[Assignment]
Nothing but a number is wanted here: the count of lines in the data holding the word "کتاب".

[Given records]
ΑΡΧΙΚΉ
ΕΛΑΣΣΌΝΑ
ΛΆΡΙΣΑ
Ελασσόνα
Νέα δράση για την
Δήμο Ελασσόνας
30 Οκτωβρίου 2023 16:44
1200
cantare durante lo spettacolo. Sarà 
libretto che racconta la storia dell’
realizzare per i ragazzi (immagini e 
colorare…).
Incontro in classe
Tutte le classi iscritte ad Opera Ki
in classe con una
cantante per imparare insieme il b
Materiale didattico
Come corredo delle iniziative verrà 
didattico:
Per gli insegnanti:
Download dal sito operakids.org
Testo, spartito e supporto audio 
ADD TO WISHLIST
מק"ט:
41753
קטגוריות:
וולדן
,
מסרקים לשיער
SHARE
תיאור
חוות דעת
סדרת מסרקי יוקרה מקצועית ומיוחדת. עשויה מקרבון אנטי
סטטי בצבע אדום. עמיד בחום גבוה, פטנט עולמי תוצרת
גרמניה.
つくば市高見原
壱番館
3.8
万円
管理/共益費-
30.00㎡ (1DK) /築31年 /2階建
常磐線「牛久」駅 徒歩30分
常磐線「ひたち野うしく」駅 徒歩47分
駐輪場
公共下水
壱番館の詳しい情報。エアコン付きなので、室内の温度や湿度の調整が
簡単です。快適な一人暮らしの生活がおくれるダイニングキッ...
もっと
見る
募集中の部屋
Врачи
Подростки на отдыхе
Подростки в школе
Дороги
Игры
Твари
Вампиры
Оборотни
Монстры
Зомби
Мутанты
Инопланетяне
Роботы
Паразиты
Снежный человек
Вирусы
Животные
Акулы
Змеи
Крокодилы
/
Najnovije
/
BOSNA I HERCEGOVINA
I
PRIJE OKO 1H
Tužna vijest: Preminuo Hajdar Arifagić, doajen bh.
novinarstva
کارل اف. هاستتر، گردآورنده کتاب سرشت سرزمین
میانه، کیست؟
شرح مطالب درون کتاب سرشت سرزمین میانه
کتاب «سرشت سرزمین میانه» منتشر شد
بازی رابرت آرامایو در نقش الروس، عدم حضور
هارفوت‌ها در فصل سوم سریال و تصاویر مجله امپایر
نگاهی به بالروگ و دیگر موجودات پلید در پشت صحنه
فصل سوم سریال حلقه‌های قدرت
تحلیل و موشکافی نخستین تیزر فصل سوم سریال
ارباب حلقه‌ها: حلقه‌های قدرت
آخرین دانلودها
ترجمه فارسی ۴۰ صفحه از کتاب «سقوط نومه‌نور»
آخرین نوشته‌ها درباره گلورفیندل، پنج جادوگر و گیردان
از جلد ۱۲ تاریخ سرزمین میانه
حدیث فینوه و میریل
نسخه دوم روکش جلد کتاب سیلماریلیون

---

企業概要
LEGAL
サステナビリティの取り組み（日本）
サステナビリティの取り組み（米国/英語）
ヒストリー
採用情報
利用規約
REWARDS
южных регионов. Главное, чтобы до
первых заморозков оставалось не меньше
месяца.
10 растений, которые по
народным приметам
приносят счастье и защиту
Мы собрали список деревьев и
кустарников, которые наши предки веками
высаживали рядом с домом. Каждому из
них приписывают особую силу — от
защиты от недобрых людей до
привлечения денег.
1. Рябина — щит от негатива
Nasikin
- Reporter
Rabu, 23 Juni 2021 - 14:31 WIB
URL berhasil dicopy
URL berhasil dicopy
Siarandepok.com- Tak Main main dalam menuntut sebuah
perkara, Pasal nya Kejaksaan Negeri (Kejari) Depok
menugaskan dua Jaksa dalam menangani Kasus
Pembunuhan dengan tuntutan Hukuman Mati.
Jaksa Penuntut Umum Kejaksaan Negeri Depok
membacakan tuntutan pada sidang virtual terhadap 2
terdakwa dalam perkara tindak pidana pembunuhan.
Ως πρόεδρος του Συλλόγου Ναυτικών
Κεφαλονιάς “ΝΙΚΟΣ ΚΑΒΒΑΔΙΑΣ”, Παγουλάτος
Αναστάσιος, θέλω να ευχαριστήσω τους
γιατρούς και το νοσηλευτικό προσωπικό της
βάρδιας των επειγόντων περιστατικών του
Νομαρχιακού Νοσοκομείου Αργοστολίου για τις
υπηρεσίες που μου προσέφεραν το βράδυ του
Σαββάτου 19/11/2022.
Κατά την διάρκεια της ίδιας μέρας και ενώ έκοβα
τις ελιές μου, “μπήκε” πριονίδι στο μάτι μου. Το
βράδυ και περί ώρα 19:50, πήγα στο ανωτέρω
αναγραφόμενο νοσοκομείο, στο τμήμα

[Reply]
5